There is an example of the resource below.

from c7n_gcp.provider import resources
from c7n_gcp.query import QueryResourceManager, TypeInfo


@resources.register('loadbalancer-address')
class LoadBalancingAddress(QueryResourceManager):

    class resource_type(TypeInfo):
        service = 'compute'
        component = 'addresses'
        version = 'v1'
        enum_spec = ('aggregatedList', 'items.*.addresses[]', None)
        scope = 'project'
        id = 'name'

    @staticmethod
    def get(client, resource_info):
        return client.execute_command('get', {
            'project': resource_info['project_id'],
            'region': resource_info['location'],
            'address': resource_info[
                'resourceName'].rsplit('/', 1)[-1]})

Load New GCP Resource

If you created a new module for a GCP service (i.e. this was the first resource implemented for this service in Custodian), then import the new service module in entry.py:

entry.py.

import c7n_gcp.resources.<name of a file with created resources>

Each resource has to have test cases. There are implemented test cases for resources list methods and get methods.

Adding Set-Labels Support

Many GCP resources support labels, and you can add the set-labels action to enable label management for a resource.
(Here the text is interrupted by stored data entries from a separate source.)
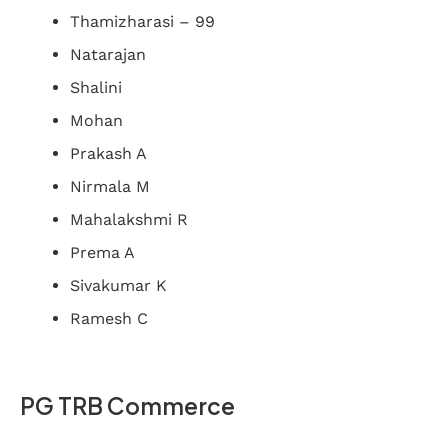
Thamizharasi – 99
Natarajan
Shalini
Mohan
Prakash A
Nirmala M
Mahalakshmi R
Prema A
Sivakumar K
Ramesh C
PG TRB Commerce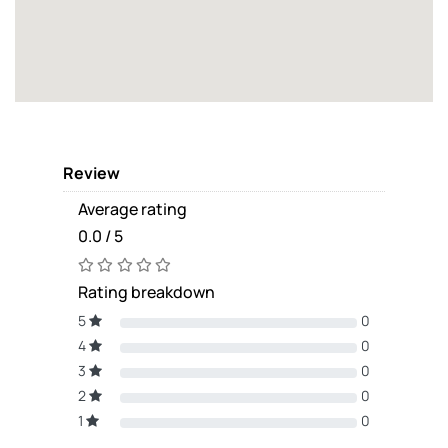
Review
Average rating
0.0 / 5
Rating breakdown
5
0
4
0
3
0
2
0
1
0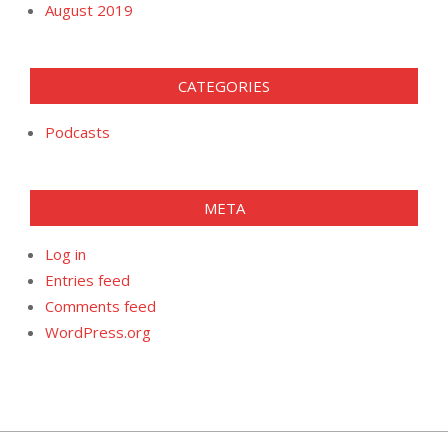
August 2019
CATEGORIES
Podcasts
META
Log in
Entries feed
Comments feed
WordPress.org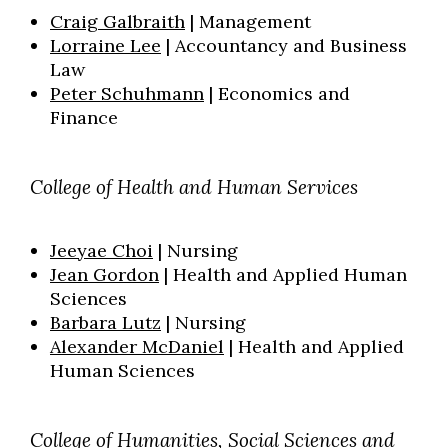
Craig Galbraith
| Management
Lorraine Lee
| Accountancy and Business
Law
Peter Schuhmann
| Economics and
Finance
College of Health and Human Services
Jeeyae Choi
| Nursing
Jean Gordon
| Health and Applied Human
Sciences
Barbara Lutz
| Nursing
Alexander McDaniel
| Health and Applied
Human Sciences
College of Humanities, Social
Sciences
and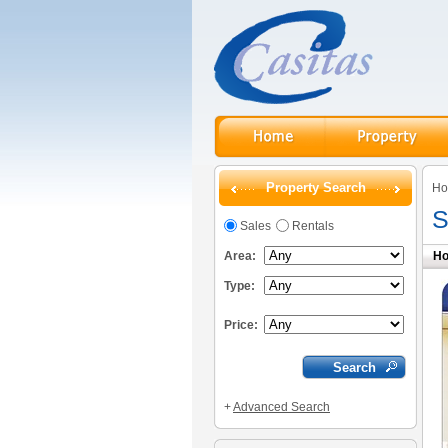
Property Search
H
S
Sales
Rentals
Area:
Ho
Type:
Price:
+
Advanced Search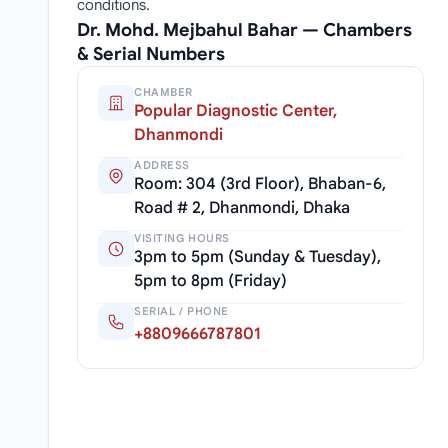
conditions.
Dr. Mohd. Mejbahul Bahar — Chambers
& Serial Numbers
CHAMBER
Popular Diagnostic Center,
Dhanmondi
ADDRESS
Room: 304 (3rd Floor), Bhaban-6,
Road # 2, Dhanmondi, Dhaka
VISITING HOURS
3pm to 5pm (Sunday & Tuesday),
5pm to 8pm (Friday)
SERIAL / PHONE
+8809666787801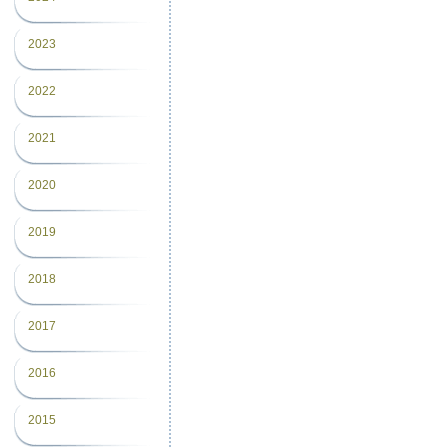
2023
2022
2021
2020
2019
2018
2017
2016
2015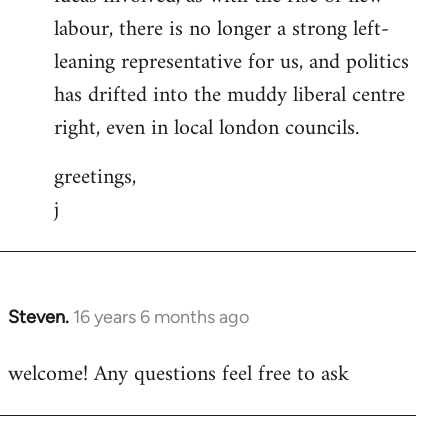
labour, there is no longer a strong left-
leaning representative for us, and politics
has drifted into the muddy liberal centre
right, even in local london councils.
greetings,
j
Steven.
16 years 6 months ago
In
reply
welcome! Any questions feel free to ask
to
Welcome
by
To add set-labels support to a resource:

  1. Register the SetLabels action for your resource using the @<ResourceClass>.action_registry.register('set-labels') decorator.

  2. Create a class that extends SetLabelsAction (from c7n_gcp.actions.labels).

  3. Define the method_spec attribute with the appropriate update method and parameters for your resource’s API.

  4. If the permission component differs from the API component, set the perm_component attribute in the resource’s resource_type class (see the perm_component field description above).

Here’s an example based on the Artifact Registry resource:

from c7n_gcp.actions.labels import SetLabelsAction

@ArtifactRegistry.action_registry.register('set-labels')
class ArtifactRegistrySetLabels(SetLabelsAction):
    """
    Action to set labels on Artifact Registry repositories

    :example:

    .. code-block:: yaml

        policies:
          - name: artifact-registry-set-labels
            resource: gcp.artifact-registry
            filters:
              - type: value
                key: name
                value: my-repository
            actions:
              - type: set-labels
                labels:
                  environment: production
    """

    permissions = ('artifactregistry.repositories.update',)

    method_spec = {
        'op': 'patch',
        'path_param': 'name',
        'update_mask': 'labels'
    }

When implementing set-labels for a new resource, refer to existing implementations such as:

  • c7n_gcp/resources/artifactregistry.py - Artifact Registry

  • c7n_gcp/resources/kms.py - KMS CryptoKey

  • c7n_gcp/resources/certificatemanager.py - Certificate Manager Certificate

Testing

c7n_gcp follows the same guideance for test authoring as the core c7n code base. Examples with relative directories (for example, tests/foo/bar) should be applied to tools/c7n_gcp and not the root of the cloud-custodian repository.

In order to execute live tests you will need to set two additional environment variables. These can be either set in your IDE or exported on the command line. The first is GOOGLE_CLOUD_PROJECT - this should point to a valid Google Cloud Project you have access to. The second, GOOGLE_APPLICATION_CREDENTIALS should be the corresponding credentials json with access to the aforementioned project.

For example:

export GOOGLE_CLOUD_PROJECT=cloud-custodian
export GOOGLE_APPLICATION_CREDENTIALS=data/credentials.json
pytest tools/c7n_gcp/tests -n auto

Updating Existing Tests

Many of tests in this project were created prior to the current functional testing practices. To convert an existing test see how to convert existing tests.